Start of Block

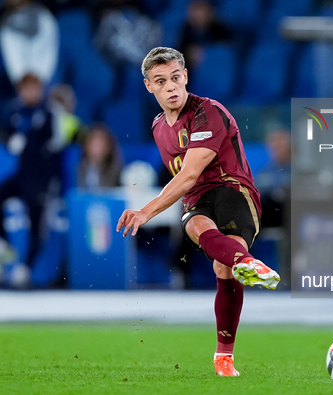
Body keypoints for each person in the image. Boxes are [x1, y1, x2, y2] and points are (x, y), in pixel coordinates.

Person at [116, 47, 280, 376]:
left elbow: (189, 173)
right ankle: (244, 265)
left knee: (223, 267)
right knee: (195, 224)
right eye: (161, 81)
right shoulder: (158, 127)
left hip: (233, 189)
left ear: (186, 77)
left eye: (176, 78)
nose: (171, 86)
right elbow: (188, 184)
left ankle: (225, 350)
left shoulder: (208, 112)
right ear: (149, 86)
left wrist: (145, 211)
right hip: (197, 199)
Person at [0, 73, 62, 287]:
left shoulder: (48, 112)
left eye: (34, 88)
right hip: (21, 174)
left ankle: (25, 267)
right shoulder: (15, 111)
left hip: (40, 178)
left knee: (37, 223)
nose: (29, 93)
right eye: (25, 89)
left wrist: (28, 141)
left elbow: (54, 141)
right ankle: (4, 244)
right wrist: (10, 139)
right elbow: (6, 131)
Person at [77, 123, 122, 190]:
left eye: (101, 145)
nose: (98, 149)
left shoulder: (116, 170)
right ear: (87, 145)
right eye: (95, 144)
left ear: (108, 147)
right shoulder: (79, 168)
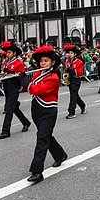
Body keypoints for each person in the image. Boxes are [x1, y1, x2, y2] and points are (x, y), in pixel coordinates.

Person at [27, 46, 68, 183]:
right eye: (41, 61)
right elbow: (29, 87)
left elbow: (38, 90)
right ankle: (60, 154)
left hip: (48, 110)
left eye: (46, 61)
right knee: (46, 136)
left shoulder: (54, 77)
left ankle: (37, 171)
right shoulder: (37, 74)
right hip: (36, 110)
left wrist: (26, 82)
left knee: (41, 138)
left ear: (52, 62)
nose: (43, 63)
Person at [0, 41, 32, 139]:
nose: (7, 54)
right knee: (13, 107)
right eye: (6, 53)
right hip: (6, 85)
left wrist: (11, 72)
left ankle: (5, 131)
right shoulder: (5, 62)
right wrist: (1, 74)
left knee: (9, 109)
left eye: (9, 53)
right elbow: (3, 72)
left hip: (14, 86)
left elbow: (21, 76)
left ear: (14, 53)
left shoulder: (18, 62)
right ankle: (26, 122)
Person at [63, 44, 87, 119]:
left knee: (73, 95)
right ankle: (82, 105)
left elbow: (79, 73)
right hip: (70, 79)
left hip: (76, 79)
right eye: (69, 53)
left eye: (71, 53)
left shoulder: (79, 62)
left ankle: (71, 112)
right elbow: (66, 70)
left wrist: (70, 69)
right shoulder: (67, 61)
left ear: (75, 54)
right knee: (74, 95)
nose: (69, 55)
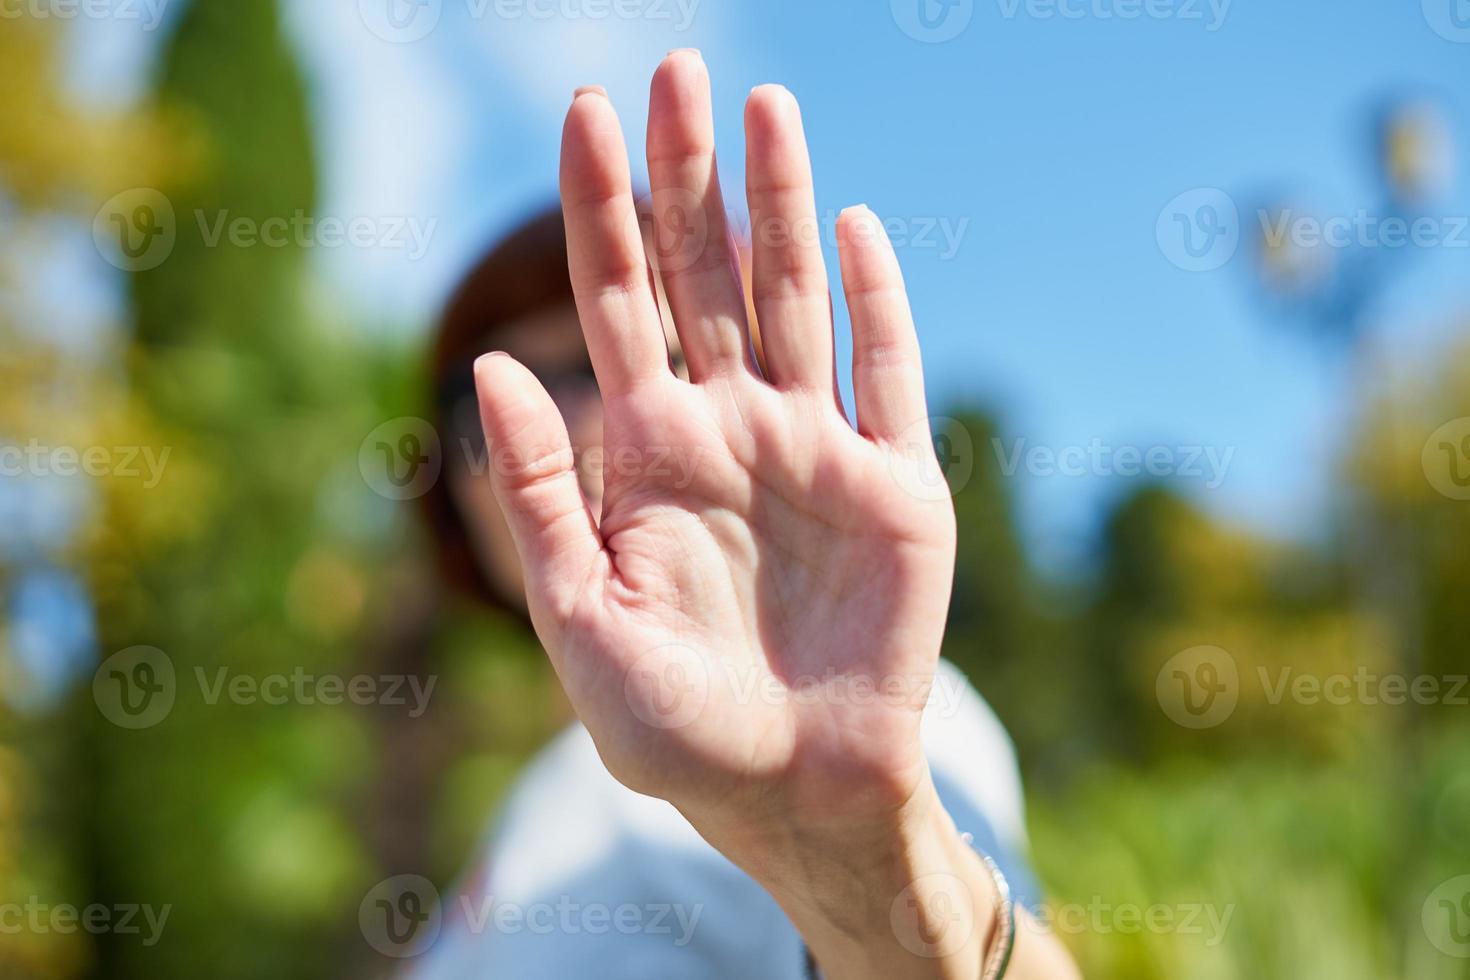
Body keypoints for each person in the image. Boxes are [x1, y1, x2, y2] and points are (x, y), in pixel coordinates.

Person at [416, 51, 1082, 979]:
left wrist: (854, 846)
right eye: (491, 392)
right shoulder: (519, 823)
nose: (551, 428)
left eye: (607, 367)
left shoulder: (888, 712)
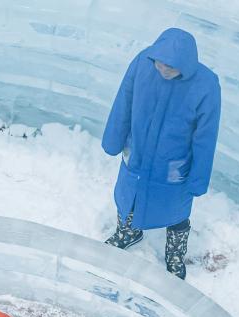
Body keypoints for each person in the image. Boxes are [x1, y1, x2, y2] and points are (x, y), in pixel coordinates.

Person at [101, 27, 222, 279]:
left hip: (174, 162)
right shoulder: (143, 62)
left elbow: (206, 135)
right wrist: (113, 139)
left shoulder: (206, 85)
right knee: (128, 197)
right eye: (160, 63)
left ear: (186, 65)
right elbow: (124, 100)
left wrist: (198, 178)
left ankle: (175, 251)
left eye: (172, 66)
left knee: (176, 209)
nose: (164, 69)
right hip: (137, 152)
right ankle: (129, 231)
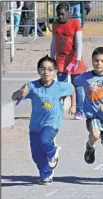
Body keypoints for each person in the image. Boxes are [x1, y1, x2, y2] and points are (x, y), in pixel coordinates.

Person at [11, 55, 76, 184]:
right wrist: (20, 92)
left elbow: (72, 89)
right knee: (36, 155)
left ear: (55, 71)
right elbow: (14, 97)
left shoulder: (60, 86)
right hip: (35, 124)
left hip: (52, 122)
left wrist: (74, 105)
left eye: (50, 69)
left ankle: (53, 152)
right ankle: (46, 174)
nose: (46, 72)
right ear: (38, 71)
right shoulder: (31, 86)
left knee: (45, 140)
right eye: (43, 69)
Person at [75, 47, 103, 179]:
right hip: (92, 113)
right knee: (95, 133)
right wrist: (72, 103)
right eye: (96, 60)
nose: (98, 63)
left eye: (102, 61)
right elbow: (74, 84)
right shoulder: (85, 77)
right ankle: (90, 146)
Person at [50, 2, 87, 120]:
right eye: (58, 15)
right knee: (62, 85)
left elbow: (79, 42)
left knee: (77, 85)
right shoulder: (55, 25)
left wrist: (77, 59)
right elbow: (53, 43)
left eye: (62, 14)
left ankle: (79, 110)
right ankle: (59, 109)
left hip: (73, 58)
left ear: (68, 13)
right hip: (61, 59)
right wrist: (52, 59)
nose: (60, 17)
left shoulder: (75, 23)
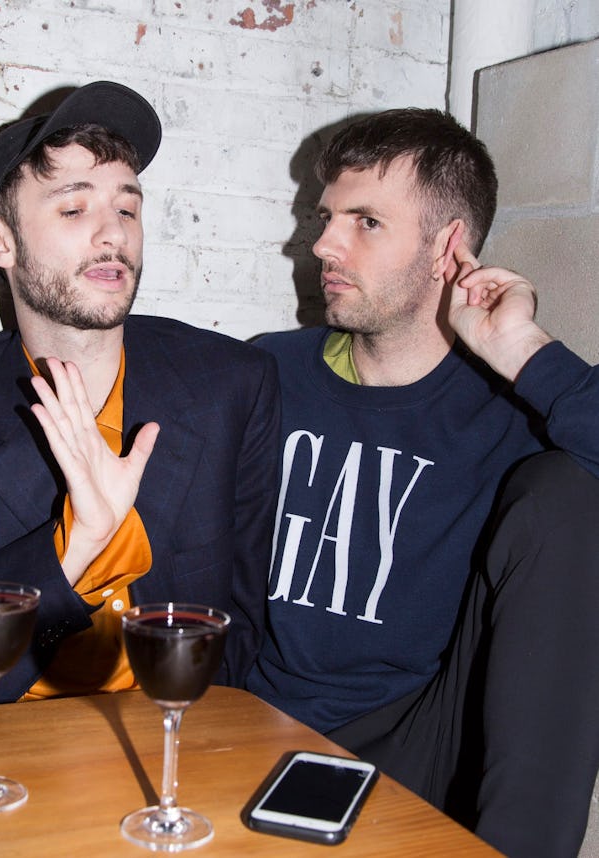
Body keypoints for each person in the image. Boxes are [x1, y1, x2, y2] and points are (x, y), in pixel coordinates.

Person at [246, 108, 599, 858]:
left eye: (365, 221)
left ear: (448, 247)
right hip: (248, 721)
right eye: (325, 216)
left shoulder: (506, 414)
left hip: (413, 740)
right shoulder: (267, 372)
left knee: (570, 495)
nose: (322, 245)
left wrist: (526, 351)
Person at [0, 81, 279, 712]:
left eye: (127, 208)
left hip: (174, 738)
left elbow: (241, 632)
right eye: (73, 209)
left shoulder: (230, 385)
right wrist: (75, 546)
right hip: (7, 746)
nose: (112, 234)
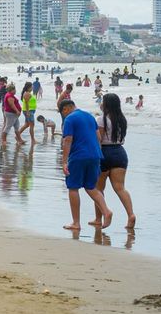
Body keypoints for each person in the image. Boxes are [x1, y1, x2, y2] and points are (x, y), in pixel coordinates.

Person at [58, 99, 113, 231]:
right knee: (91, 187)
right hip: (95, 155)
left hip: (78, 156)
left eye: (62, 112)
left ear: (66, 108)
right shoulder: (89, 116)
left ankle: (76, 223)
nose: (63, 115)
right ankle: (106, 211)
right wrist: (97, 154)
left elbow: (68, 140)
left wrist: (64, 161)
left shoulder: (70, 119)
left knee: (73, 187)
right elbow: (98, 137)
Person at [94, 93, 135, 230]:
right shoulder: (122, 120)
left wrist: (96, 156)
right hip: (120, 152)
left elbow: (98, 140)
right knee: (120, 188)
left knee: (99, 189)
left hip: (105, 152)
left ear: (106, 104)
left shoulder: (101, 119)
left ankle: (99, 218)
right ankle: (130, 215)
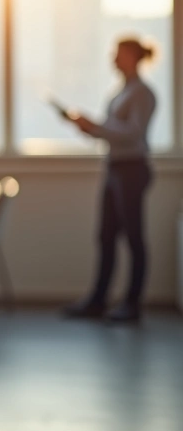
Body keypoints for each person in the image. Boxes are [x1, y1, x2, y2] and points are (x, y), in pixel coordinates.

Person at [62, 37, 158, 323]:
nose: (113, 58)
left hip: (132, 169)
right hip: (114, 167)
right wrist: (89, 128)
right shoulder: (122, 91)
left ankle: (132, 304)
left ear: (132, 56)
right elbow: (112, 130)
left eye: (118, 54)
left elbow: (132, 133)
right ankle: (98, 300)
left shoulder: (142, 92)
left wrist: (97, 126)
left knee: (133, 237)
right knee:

End of Block

The entries above are to be repeated exactly, except for any pictures.

Answer box -
Body keypoints for each person in the image. Boxes are [x1, y1, x2, y2] and points are (x, y), in pixel coordinates.

Person at [116, 47, 280, 376]:
left elbow: (189, 173)
right ankle: (244, 265)
left knee: (223, 267)
right knee: (195, 224)
right eye: (161, 81)
right shoulder: (158, 127)
left hip: (233, 189)
left ear: (186, 77)
left eye: (176, 78)
nose: (171, 86)
right elbow: (188, 184)
left ankle: (225, 350)
left shoulder: (208, 112)
right ear: (149, 86)
left wrist: (145, 211)
right hip: (197, 199)
Person at [0, 73, 62, 287]:
left shoulder: (48, 112)
left eye: (34, 88)
right hip: (21, 174)
left ankle: (25, 267)
right shoulder: (15, 111)
left hip: (40, 178)
left knee: (37, 223)
nose: (29, 93)
right eye: (25, 89)
left wrist: (28, 141)
left elbow: (54, 141)
right ankle: (4, 244)
right wrist: (10, 139)
right elbow: (6, 131)
Person at [77, 123, 122, 190]:
left eye: (101, 145)
nose: (98, 149)
left shoulder: (116, 170)
right ear: (87, 145)
right eye: (95, 144)
left ear: (108, 147)
right shoulder: (79, 168)
Body keypoints for each person in the image. Boxes are [x1, y1, x2, y2] and points are (x, y), in pixel coordinates.

Person at [27, 46, 68, 183]:
right eye: (41, 61)
right elbow: (29, 87)
left elbow: (38, 90)
right ankle: (60, 154)
left hip: (48, 110)
left eye: (46, 61)
right knee: (46, 136)
left shoulder: (54, 77)
left ankle: (37, 171)
right shoulder: (37, 74)
right hip: (36, 110)
left wrist: (26, 82)
left knee: (41, 138)
left ear: (52, 62)
nose: (43, 63)
Person at [0, 41, 32, 139]:
nose: (7, 54)
right knee: (13, 107)
right eye: (6, 53)
right hip: (6, 85)
left wrist: (11, 72)
left ankle: (5, 131)
right shoulder: (5, 62)
right wrist: (1, 74)
left knee: (9, 109)
left eye: (9, 53)
right elbow: (3, 72)
left hip: (14, 86)
left elbow: (21, 76)
left ear: (14, 53)
left shoulder: (18, 62)
right ankle: (26, 122)
Person at [63, 44, 87, 119]:
left knee: (73, 95)
right ankle: (82, 105)
left elbow: (79, 73)
right hip: (70, 79)
left hip: (76, 79)
right eye: (69, 53)
left eye: (71, 53)
left shoulder: (79, 62)
left ankle: (71, 112)
right elbow: (66, 70)
left wrist: (70, 69)
right shoulder: (67, 61)
left ear: (75, 54)
right knee: (74, 95)
nose: (69, 55)
Body keypoints for each person in the image. Boxes are [x1, y1, x2, y2] and points are (x, y), in pixel coordinates.

Person at [416, 51, 1082, 979]:
left wrist: (854, 846)
right eye: (491, 392)
right shoulder: (519, 823)
nose: (551, 428)
left eye: (607, 367)
left shoulder: (888, 712)
Body keypoints for each person in the image. Boxes are [x1, y1, x2, y2] and points are (x, y), in pixel coordinates.

Person at [101, 27, 222, 279]:
left hip: (174, 162)
right shoulder: (143, 62)
left elbow: (206, 135)
right wrist: (113, 139)
left shoulder: (206, 85)
right knee: (128, 197)
right eye: (160, 63)
left ear: (186, 65)
right elbow: (124, 100)
left wrist: (198, 178)
left ankle: (175, 251)
left eye: (172, 66)
left knee: (176, 209)
nose: (164, 69)
right hip: (137, 152)
right ankle: (129, 231)
Body keypoints for each person in the image. Boxes are [x1, y1, x2, y2] and points are (x, y), in pixel coordinates.

Person at [11, 55, 76, 184]:
right wrist: (20, 92)
left elbow: (72, 89)
right knee: (36, 155)
left ear: (55, 71)
right elbow: (14, 97)
left shoulder: (60, 86)
right hip: (35, 124)
left hip: (52, 122)
left wrist: (74, 105)
left eye: (50, 69)
left ankle: (53, 152)
right ankle: (46, 174)
nose: (46, 72)
right ear: (38, 71)
right shoulder: (31, 86)
left knee: (45, 140)
right eye: (43, 69)
Person at [75, 47, 103, 179]:
right hip: (92, 113)
right knee: (95, 133)
right wrist: (72, 103)
right eye: (96, 60)
nose: (98, 63)
left eye: (102, 61)
right elbow: (74, 84)
right shoulder: (85, 77)
right ankle: (90, 146)
Person at [50, 2, 87, 120]:
right eye: (58, 15)
right knee: (62, 85)
left elbow: (79, 42)
left knee: (77, 85)
right shoulder: (55, 25)
left wrist: (77, 59)
right elbow: (53, 43)
left eye: (62, 14)
left ankle: (79, 110)
right ankle: (59, 109)
left hip: (73, 58)
left ear: (68, 13)
right hip: (61, 59)
right wrist: (52, 59)
nose: (60, 17)
left shoulder: (75, 23)
Body keypoints for each person in the image. Boxes are [x1, y1, x2, y2] and points are (x, y), in pixel coordinates.

Person at [246, 108, 599, 858]:
left eye: (365, 221)
left ear: (448, 247)
right hip: (248, 721)
right eye: (325, 216)
left shoulder: (506, 414)
left hip: (413, 740)
right shoulder: (267, 372)
left knee: (570, 495)
nose: (322, 245)
left wrist: (526, 351)
Person at [0, 81, 279, 712]:
left eye: (127, 208)
left hip: (174, 738)
left elbow: (241, 632)
right eye: (73, 209)
left shoulder: (230, 385)
right wrist: (75, 546)
right hip: (7, 746)
nose: (112, 234)
Body keypoints for each person in the image. Boxes are [x1, y1, x2, y2] and points are (x, y), in pixel coordinates.

Person at [58, 99, 113, 231]:
right knee: (91, 187)
right hip: (95, 155)
left hip: (78, 156)
left eye: (62, 112)
left ear: (66, 108)
right shoulder: (89, 116)
left ankle: (76, 223)
nose: (63, 115)
right ankle: (106, 211)
right wrist: (97, 154)
left elbow: (68, 140)
left wrist: (64, 161)
left shoulder: (70, 119)
left knee: (73, 187)
right elbow: (98, 137)
Person at [94, 93, 135, 230]:
right shoulder: (122, 120)
left wrist: (96, 156)
right hip: (120, 152)
left elbow: (98, 140)
right knee: (120, 188)
left knee: (99, 189)
left hip: (105, 152)
left ear: (106, 104)
left shoulder: (101, 119)
left ankle: (99, 218)
right ankle: (130, 215)
Body keypoints for each person in the image. Boxes are [x1, y1, x2, y2] and points are (x, y), in pixel coordinates.

Person at [62, 37, 158, 323]:
nose: (113, 58)
left hip: (132, 169)
right hip: (114, 167)
right wrist: (89, 128)
right shoulder: (122, 91)
left ankle: (132, 304)
left ear: (132, 56)
right elbow: (112, 130)
left eye: (118, 54)
left elbow: (132, 133)
right ankle: (98, 300)
left shoulder: (142, 92)
left wrist: (97, 126)
left knee: (133, 237)
right knee:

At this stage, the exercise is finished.